Sus colaboraciones en Nueva Revista —la primera fue en el número 3, correspondiente a abril de 1990; la última, en diciembre de 2003— estuvieron orientadas no sólo por su deseo de divulgar los hallazgos de la investigación científica avanzada, desarrollada por él en el campo de los superconductores; también por el de transmitir su convencimiento de que la ciencia y el conocimiento, cultivados con el rigor, la tenacidad y la sociabilidad que orientaban su trabajo y el de los equipos que él dirigía o con los que colaboraba, producen grandes beneficios de orden material y de progreso humano en las sociedades en las que se desarrolla.
Isidoro era hombre culto, de lecturas amplias, que exigía a su prosa divulgativa una exactitud similar a la que, en el laboratorio, le había permitido ponerse en la vanguardia en un campo particular de la ciencia química. Remito la comprobación de este aserto a la lectura de un artículo suyo titulado «Supermateriales 1996» (n.° 48, pp. 110-115), en el que con asombrosa pulcritud logra hacer comprensibles, incluso para los que somos de Letras, los descubrimientos de los premios Nobel de Física de ese año (la superfluidez del isótopo de masa tres del helio), y los correspondientes a los de Química (las propiedades del «fulereno», una nueva forma de carbono). Precisamente en este artículo, y dando muestras de ese cultura humanista, cosmopolita y cristiana que era para él tan natural como el mechero Bunsen, escribió, citando unas palabras del cristalógrafo holandés Niels Stensen (Esteno, para nosotros): Pulchra quae videntur, pulchriora quae sciuntur, longe pulcherrima quae ignorantur.

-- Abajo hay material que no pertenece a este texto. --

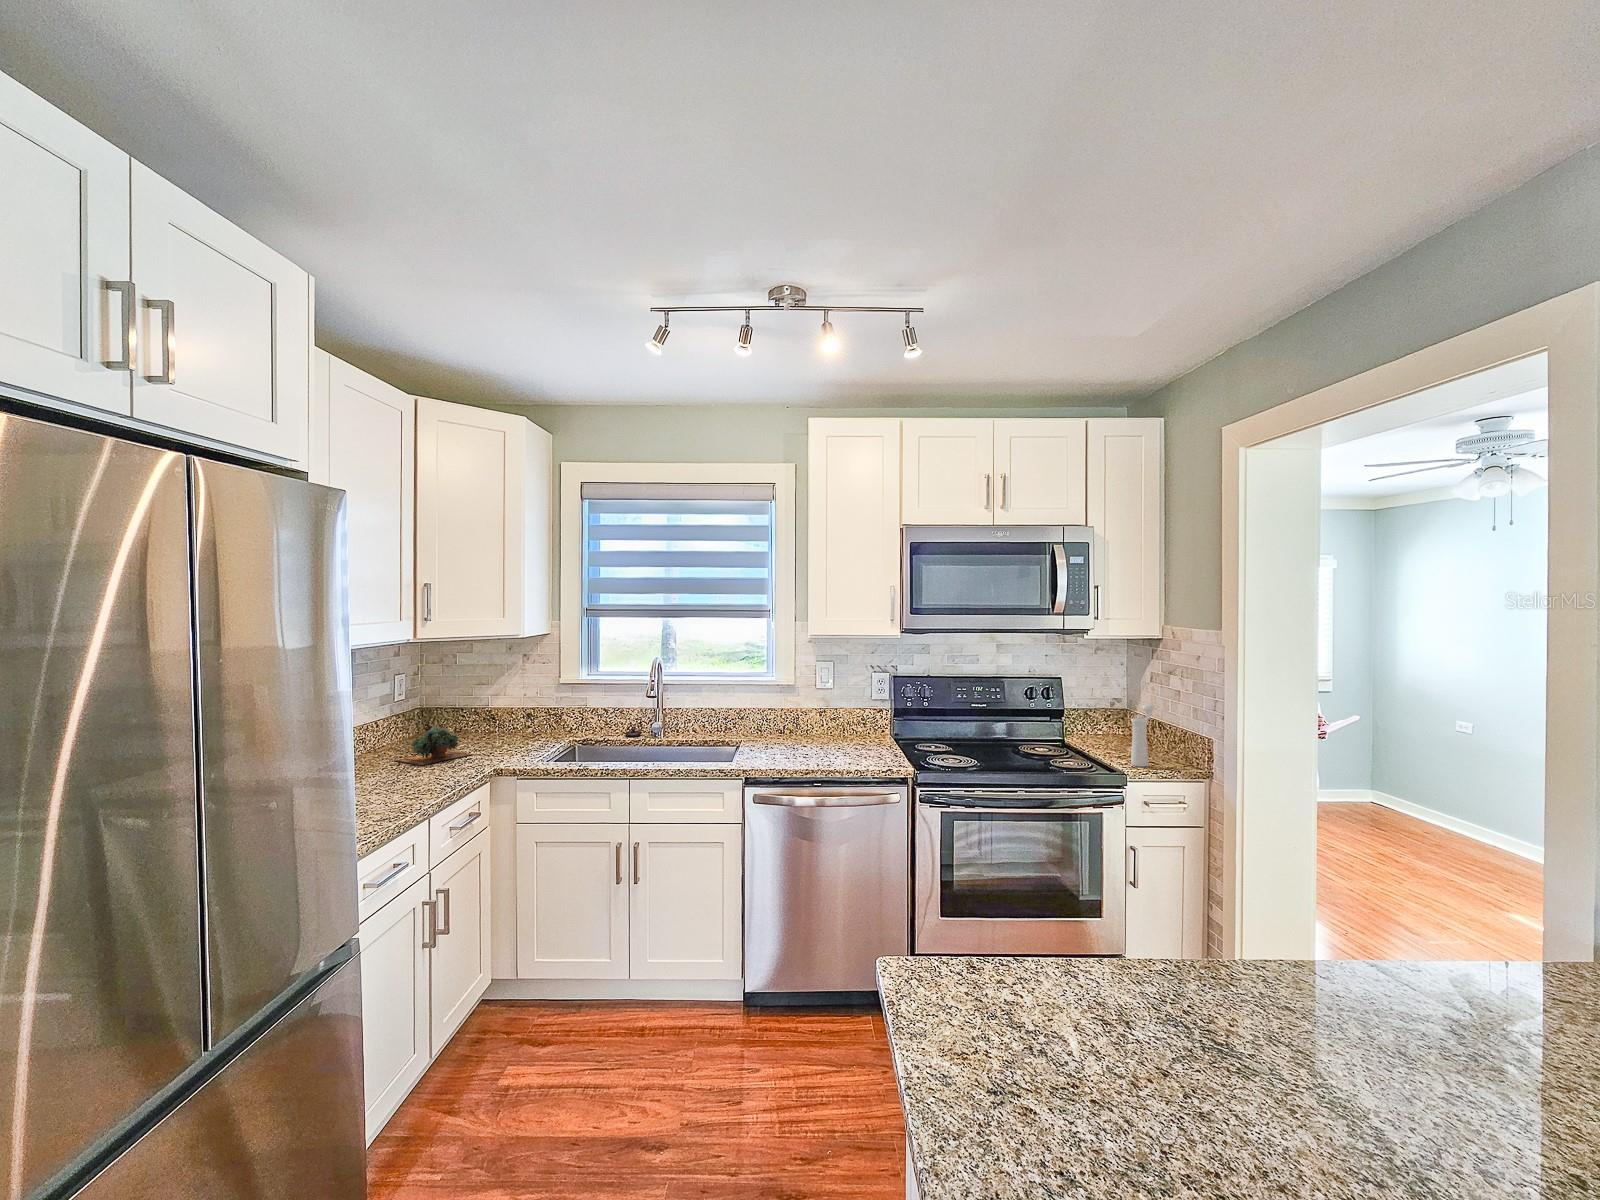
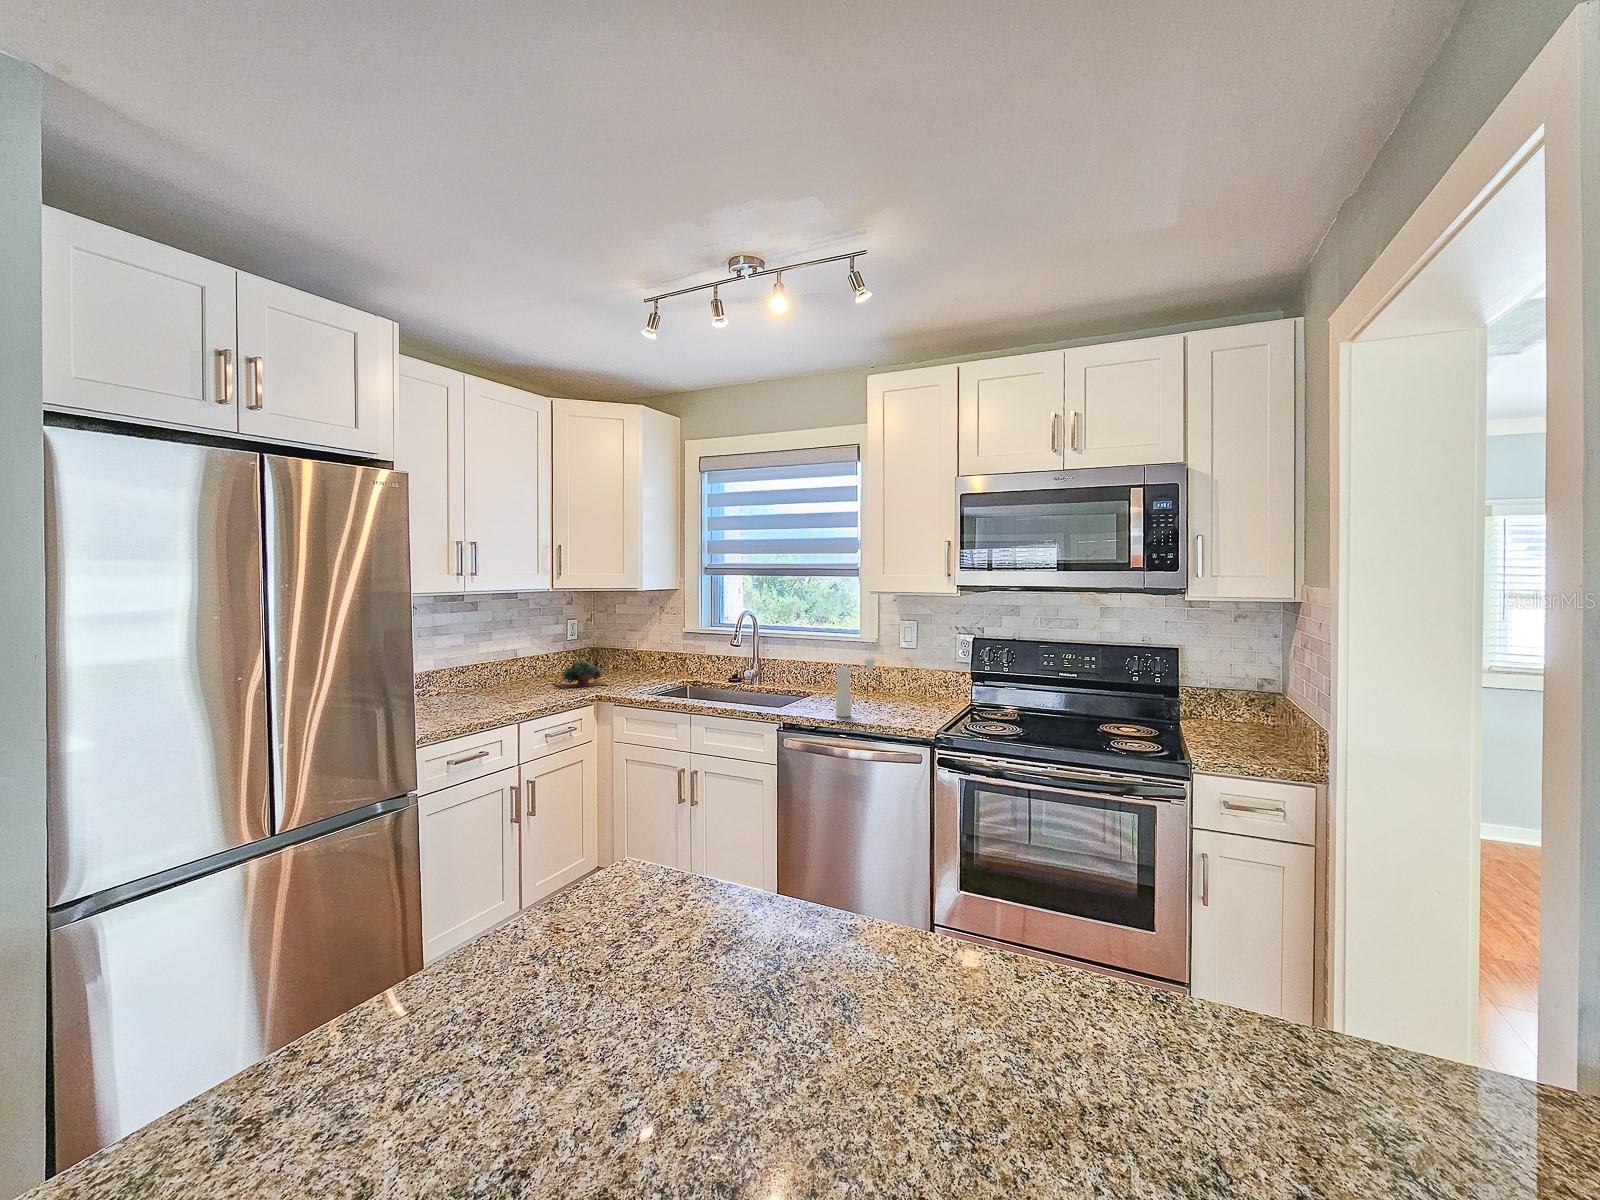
pepper mill: present [1131,704,1154,767] -> present [836,658,875,717]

Los que hemos tenido la suerte de convivir con Isidoro, de tratarle y conversar con él en las reuniones del consejo editorial o en su trabajo, sabemos que su trato hacía verdadera la primera parte de esa sentencia latina. Su investigación científica, su pasión por enseñar y aprender, su generosidad cuando trabajaba en equipo, sacaban de nuevo verdadero al sabio holandés del siglo XVIII, por lo que su frase añadía luego. Y en fin, que Isidoro esté descubriendo con precisión y exactitud, ya sin posibilidad de error, esas otras cosas, las más bellas de todas, de las que hablara su colega holandés, nos llena de consuelo por su pérdida y nos proporciona la esperanza de llegar, junto a él, a conocerlas.